Valgur - The Echo (Jan. 11)
Mexico City sibling duo Valgur present their arresting synth-pop unconventionally on stage, leaving aside instruments in favor of theatrical, symbolic elements that have included a Bible, cloaks, a teddy bear, and a sword. Born to Christian pastor parents in Juchitan, Oaxaca, their music reflects both their upbringing in worship groups and the deep-rooted traditions of Zapotec culture, the latter especially evident on 2018 debut album Zapandú, which discussed the violence plaguing Mexico at the time with unblinking candor. Five years later, their follow-up full-length Armageddon drifted into dreamwave, Elizabeth Valdivieso’s airy vocals caressing playful, funky synths. While heavily 1980s styled, Valgur bring their own little world of captivating weirdness and post-punk experimental to the table, unapologetic and single-minded rather than pandering to fashion. Yet, however otherworldly their sound and energetic stage show may get, at their core Valgur is connecting through broadly relatable themes of family, faith, gender normativity, and indigenous identity – and making it all eminently danceable. Tickets at Live Nation.

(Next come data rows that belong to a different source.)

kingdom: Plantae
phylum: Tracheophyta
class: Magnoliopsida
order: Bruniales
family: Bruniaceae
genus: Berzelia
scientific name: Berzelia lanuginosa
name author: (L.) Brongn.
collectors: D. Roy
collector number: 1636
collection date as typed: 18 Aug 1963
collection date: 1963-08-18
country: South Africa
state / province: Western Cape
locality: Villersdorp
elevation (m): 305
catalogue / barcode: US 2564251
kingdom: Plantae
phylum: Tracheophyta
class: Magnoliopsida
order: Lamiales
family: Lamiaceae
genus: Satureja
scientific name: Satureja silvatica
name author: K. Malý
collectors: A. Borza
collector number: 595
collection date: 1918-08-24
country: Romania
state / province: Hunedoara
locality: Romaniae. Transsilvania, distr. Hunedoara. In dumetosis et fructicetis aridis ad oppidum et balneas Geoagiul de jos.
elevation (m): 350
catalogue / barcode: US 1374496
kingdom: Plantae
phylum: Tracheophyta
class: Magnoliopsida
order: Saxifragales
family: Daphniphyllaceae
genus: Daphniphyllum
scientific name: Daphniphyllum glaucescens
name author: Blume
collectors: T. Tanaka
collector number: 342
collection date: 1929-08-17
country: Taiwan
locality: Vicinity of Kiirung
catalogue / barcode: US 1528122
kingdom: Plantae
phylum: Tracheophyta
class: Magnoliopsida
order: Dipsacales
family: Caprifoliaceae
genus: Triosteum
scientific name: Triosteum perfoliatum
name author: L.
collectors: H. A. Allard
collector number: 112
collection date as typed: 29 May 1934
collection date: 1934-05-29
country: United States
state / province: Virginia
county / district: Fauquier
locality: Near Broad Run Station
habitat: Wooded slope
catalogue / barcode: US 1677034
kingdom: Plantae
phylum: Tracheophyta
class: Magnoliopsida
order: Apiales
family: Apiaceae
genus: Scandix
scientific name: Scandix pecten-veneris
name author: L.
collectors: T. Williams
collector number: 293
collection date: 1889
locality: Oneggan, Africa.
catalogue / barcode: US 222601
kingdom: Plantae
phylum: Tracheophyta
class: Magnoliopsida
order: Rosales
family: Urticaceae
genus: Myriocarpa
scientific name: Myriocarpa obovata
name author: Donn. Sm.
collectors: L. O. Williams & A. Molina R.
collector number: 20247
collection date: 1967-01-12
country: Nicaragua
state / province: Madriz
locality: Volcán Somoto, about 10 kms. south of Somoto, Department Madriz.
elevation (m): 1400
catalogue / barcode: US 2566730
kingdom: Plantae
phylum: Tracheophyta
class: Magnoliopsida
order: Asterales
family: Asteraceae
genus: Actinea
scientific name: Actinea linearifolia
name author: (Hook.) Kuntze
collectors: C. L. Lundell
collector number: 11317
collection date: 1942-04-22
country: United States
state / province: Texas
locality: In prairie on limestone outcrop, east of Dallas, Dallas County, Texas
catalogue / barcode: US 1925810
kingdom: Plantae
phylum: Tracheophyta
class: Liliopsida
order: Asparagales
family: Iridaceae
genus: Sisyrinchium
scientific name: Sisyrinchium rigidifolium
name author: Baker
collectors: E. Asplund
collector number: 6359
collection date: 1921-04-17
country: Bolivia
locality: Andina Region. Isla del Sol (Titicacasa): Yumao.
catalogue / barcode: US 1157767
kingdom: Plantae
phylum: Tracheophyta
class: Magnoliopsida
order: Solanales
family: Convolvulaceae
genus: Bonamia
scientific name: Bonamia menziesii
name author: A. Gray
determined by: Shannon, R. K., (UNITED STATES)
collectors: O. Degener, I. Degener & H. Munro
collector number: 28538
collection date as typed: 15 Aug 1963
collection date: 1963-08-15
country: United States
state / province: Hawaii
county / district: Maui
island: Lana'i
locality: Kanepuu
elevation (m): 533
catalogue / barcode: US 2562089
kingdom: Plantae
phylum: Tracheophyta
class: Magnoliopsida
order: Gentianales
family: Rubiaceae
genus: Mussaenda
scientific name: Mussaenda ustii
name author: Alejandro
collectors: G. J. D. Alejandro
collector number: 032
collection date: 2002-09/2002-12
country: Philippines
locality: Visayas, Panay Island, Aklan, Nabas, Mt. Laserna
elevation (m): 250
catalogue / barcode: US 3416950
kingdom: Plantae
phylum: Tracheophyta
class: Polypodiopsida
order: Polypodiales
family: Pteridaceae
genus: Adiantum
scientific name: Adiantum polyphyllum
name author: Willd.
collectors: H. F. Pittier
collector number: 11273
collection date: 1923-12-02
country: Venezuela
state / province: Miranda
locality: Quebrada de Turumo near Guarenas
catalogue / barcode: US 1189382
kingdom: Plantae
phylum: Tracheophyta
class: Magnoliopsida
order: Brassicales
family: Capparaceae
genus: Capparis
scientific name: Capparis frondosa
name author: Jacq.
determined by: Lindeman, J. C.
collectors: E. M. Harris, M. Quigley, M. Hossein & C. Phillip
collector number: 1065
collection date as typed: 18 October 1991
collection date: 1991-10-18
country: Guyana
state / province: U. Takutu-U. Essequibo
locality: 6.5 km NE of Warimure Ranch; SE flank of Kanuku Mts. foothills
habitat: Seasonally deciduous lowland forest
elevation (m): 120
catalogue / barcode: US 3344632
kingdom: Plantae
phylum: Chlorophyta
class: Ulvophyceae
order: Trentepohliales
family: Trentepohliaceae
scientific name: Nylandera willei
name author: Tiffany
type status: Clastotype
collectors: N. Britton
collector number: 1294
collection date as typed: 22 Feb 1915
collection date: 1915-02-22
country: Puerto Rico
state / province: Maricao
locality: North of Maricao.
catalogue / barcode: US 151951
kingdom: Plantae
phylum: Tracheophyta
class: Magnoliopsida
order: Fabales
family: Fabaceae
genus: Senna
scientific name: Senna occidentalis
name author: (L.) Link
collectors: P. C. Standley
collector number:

Graham Bonnet & Marco Mendoza - The Mint (Sat. Jan 11)
Here’s a chance to see seasoned rockers accustomed to theaters and amphitheaters at the 250-capacity Mint (and to enjoy the venue’s unusually imaginative bar food while you’re at it). Vocalist Graham Bonnet’s prodigious resume includes stints with Rainbow, the Michael Schenker Group, and Alcatrazz. It’s his voice on enduring classics like Rainbow’s “Since You Been Gone” and “All Night Long,” both UK top 10 singles at the turn of the 1980s. At age 77, Bonnet has retained his genre-atypical Miami Vice x James Dean image – and those hit-making pipes. Hailing from the following generation of top-tier hard rockers, bassist/vocalist Marco Mendoza has played with Whitesnake, Journey, Thin Lizzy and many others, as well as releasing a quartet of solo albums since 2007. A flamboyant performer and virtuoso player, his background as chiefly a bassist and sideman belies his ability as a natural frontman whose supple singing has been honed as a backing vocalist on some of the world’s biggest stages. Tickets at Dice.
Emery - The Regent (Jan. 12)
This evening of Christian-tinted post-hardcore may trigger major mid-aughts nostalgia for some. Because that’s when Seattle-based quintet Emery most resonated with listeners, their 2005 album The Question making number 45 on the Billboard 200. While longtime aficionados still cling to the band’s stunning debut, The Weak’s End - they’re playing the 2004 album in its entirety on this tour - its follow-up kept that record’s edginess while adding poppier vocal melodies and wavy synths. Also in 2005, Aaron Gillespie – screamo royalty as drummer/clean vocalist with Floridian genre standouts Underoath – formed The Almost, a solo project that morphed into an enduring collaborative band fronted by Gillespie. With The Almost, Gillespie casts his stylistic net wider than Underoath ever has by ably embracing post-grunge and alt rock. By 2015, The Almost was mothballed while Gillespie drummed for Paramore, but they returned in 2019 with Fear Caller and tonight will revisit their acclaimed debut album, Southern Weather, plus other fan favorites. Tickets at Ticketmaster.